Viveve was not contacted by FDA regarding this. The Viveve System has also been evaluated in several human clinical studies in for both sexual function and SUI indications. It completed three human clinical studies (and recently began a fourth) related to sexual function/vaginal laxity, including VIVEVE I (multi-site U.S./Canada, RCT, n=174), which was used as support for their IDE application for VIVEVE II. VIVEVE II (multi-site, RCT, n=250) is expected to be (assuming positive results) the pivotal study that supports an eventual FDA filing seeking improvement in sexual function. Viveve received FDA IDE approval to conduct the study in March of this year – IDE approval inherently means that FDA believes any safety risks of using the Viveve System for vaginal procedures in this study are acceptable. Moreover, IDE approval was a fairly drawn-out process in which FDA, at several points, asked VIVE to provide additional information regarding safety.
Of note is that the FDA required VIVEVE II to use a staged roll-in enrollment approach to further ensure safety. While total enrollment is expected to be 250, this staged roll-in requirement limits initial enrollment to just 50 patients, at least of 25 of which will need to be treated and assessed for safety purposes (one-month following treatment) before enrollment can be increased. VIVE submitted data on the first 38 patients in early July. At 50, VIVE will then need to submit an IDE supplement, approval of which will be required in order to expand to the intended n=250.
The Viveve System has also completed two human studies in SUI, with a third currently ongoing (VIVE announced positive 6-month results of this study in June). VIVE expects to submit an IDE to FDA for approval of a large (n=200), multi-site, RCT in SUI in the very near-term. They are also seeking Health Canada approval to conduct a similarly-designed study in that country.

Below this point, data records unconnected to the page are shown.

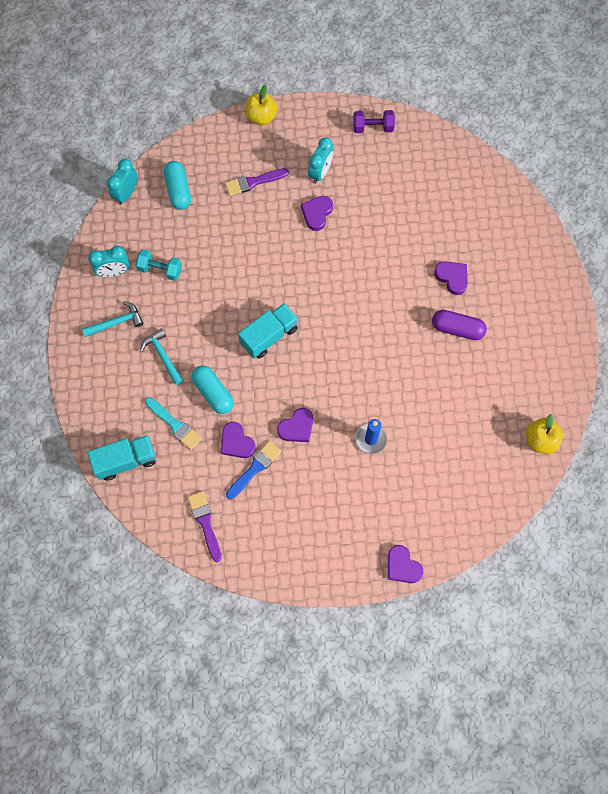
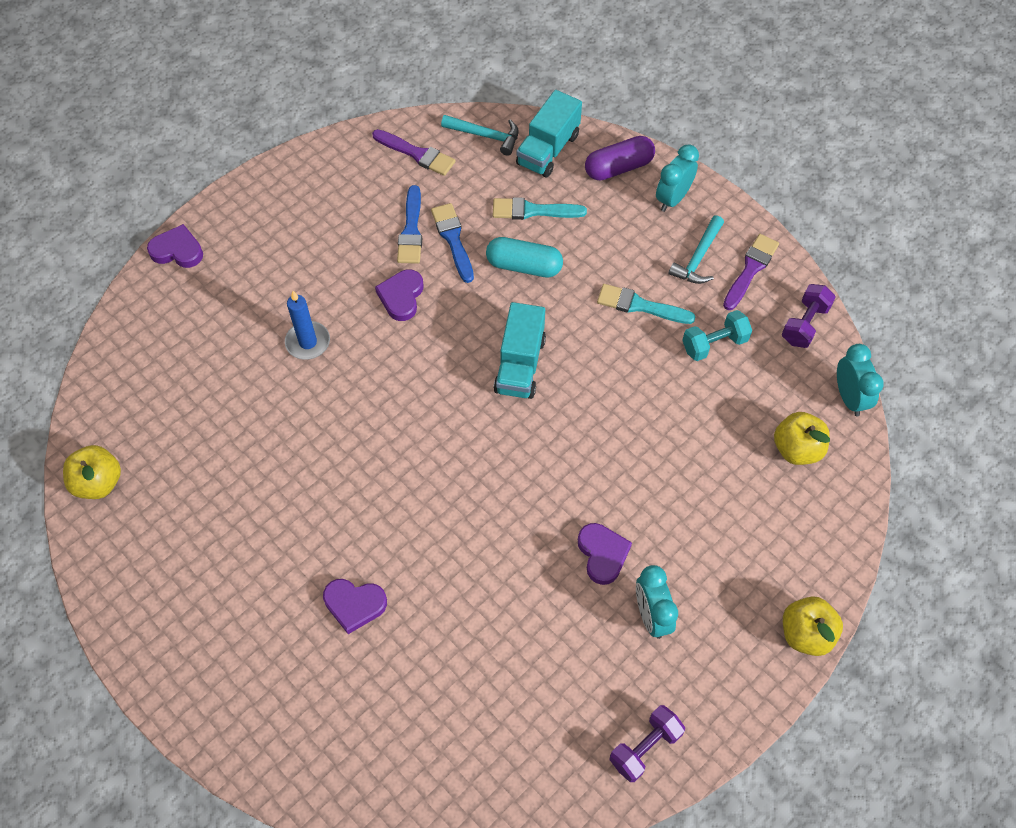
camera: 140 degrees right, 10 degrees down
turquoise clock [88,246,129,277] -> turquoise clock moved to [656,144,699,212]
turquoise hammer [140,328,183,385] -> turquoise hammer moved to [441,115,519,156]
turquoise capsule [164,161,191,210] -> yellow apple [774,412,830,465]
purple heart [221,422,256,458] -> blue brush [431,203,474,283]
purple brush [225,168,289,196] -> purple brush moved to [723,234,779,310]
purple capsule [432,310,487,340] -> purple capsule moved to [585,136,655,181]
none -> turquoise brush [597,284,696,324]
none -> purple dumbbell [782,284,836,348]

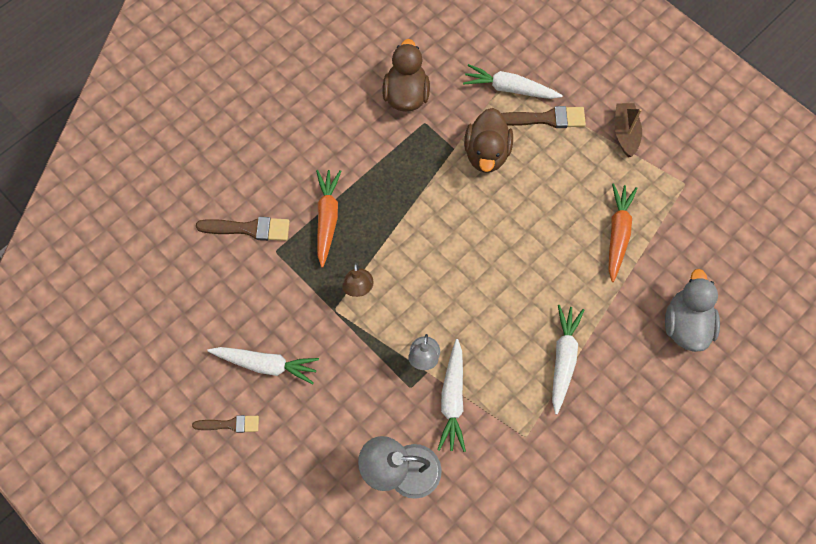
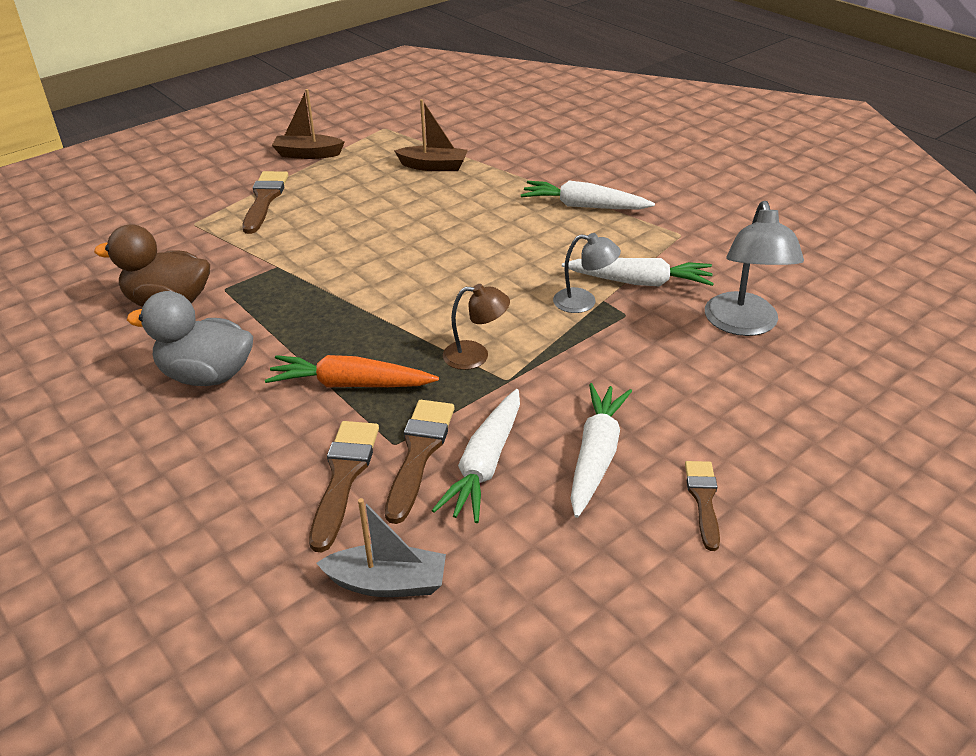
camera: 85 degrees left, 30 degrees down
white carrot [463,64,563,99] -> white carrot moved to [432,389,520,523]
brown duck [464,108,513,173] -> none
orange carrot [608,183,638,282] -> brown boat [394,99,468,171]
grey duck [665,269,720,352] -> grey duck moved to [127,291,253,386]
none -> grey boat [316,498,446,597]
none -> brown brush [385,400,455,524]

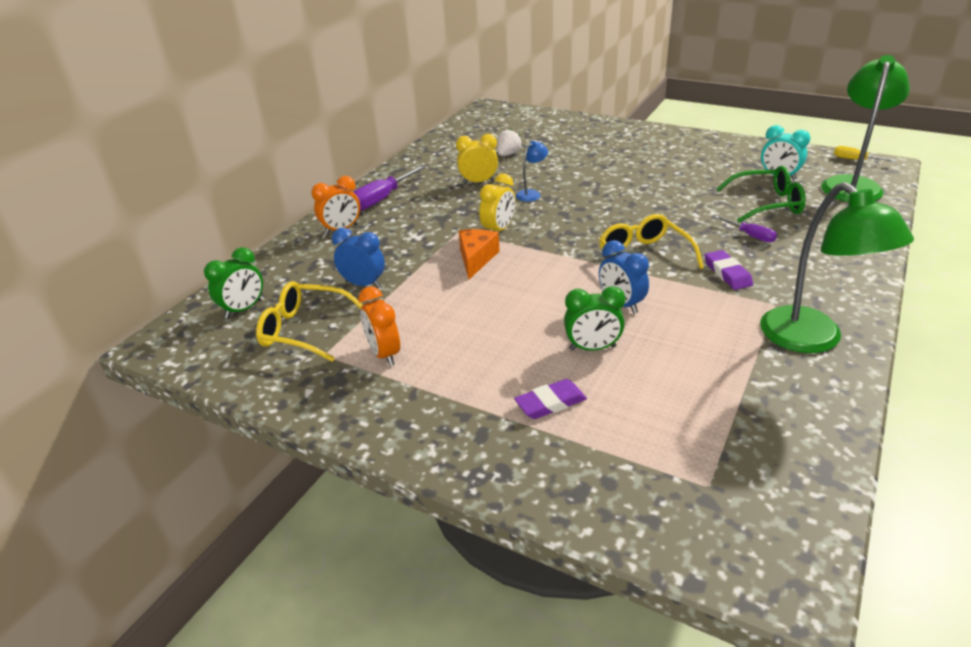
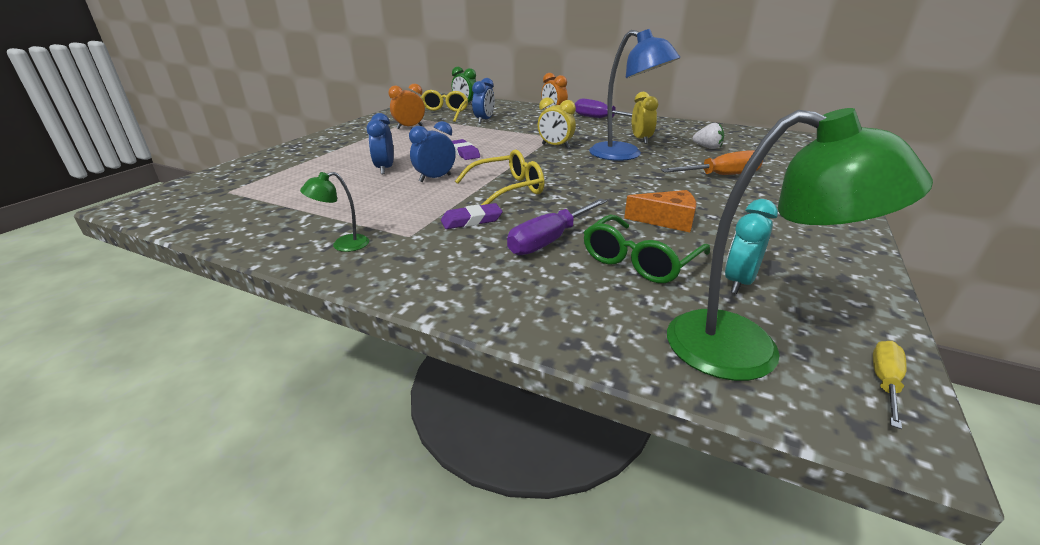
camera: 85 degrees right, 5 degrees down
orange cheese [459,229,499,279] -> orange cheese moved to [624,190,696,232]
purple eraser [514,379,587,419] -> purple eraser moved to [452,139,480,160]
blue lamp [516,141,548,202] -> blue lamp [589,29,680,161], size x2.21
green clock [564,286,625,351] -> blue clock [367,113,394,174]
purple screwdriver [714,216,777,243] -> purple screwdriver [507,198,607,255], size x1.77
green glasses [717,166,806,223] -> green glasses turned 45 degrees clockwise [584,215,710,283]
green lamp [760,182,914,353] -> green lamp [300,172,369,252], size x0.45
none -> orange screwdriver [661,150,763,175]

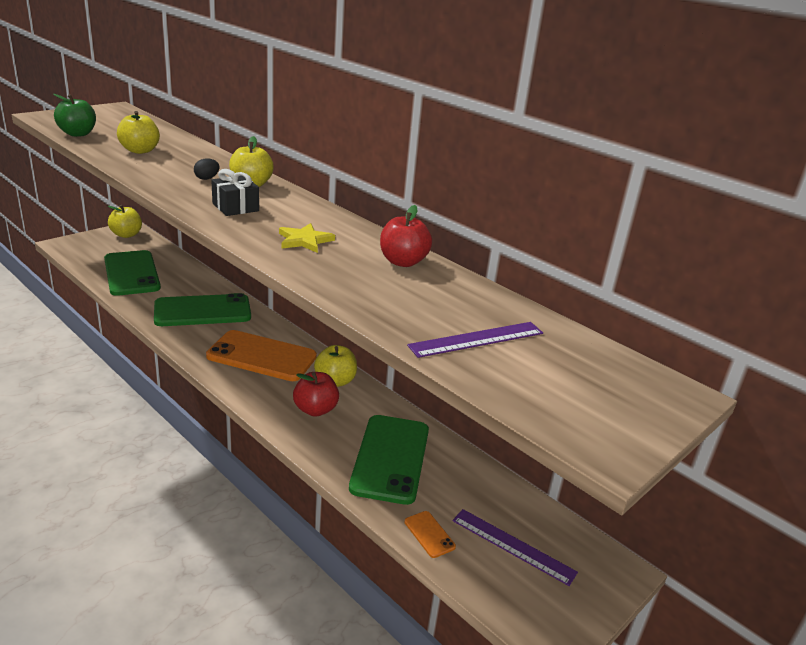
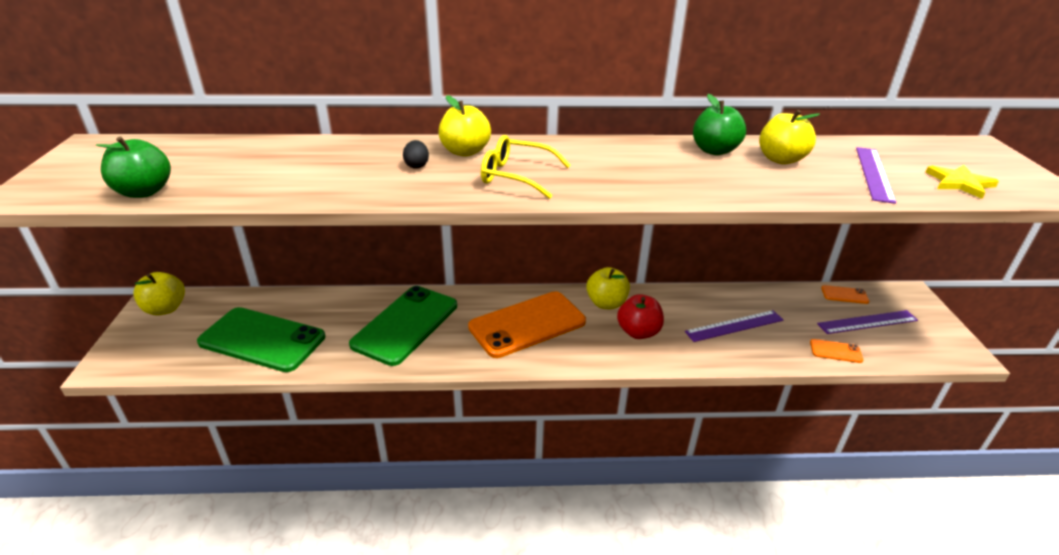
camera: 45 degrees left, 5 degrees up
yellow apple [117,111,160,154] -> yellow apple moved to [759,110,820,165]
black gift [211,169,259,216] -> yellow glasses [481,135,571,199]
yellow star [279,223,335,253] -> yellow star moved to [926,165,999,199]
green phone [349,415,429,505] -> purple ruler [685,310,783,342]
red apple [380,205,432,267] -> green apple [693,94,746,155]
none -> orange phone [821,285,869,304]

The point here is that, it’s clear that FDA is concerned about safety of energy-based devices used in vaginal aesthetic procedures and SUI and that, unlike some manufacturers, VIVE is following the appropriate path to be able to (legally) market their device for the indications that they are targeting. By contrast, some other devices have little or no formal human clinical study experience and therefore no verified safety record. Viveve’s does – and the FDA would not have approved their IDE had they had overwhelming concerns about risk.
So, while we acknowledge that the headline reaction from FDA’s warning letter may be a short-term headwind to VIVE (and a much more significant defeat for the other manufacturers), we think it is also a significant win for the company as it should weed out what are essentially the imposters (i.e. those with little to no formal clinical evidence supporting efficacy/safety in these indications). Further, we think FDA approval of the anticipated IDE supplement for VIVEVE II (as well as the separate IDE application for SUI), if that happens, would provide even more validation of the substantive separation between the Viveve System and all other energy-based devices.
We think any short-term headwinds will be at least equally (and quite possibly, more than) offset by the longer-term benefits from FDA’s warning letter and are maintaining our $7.75/share price target.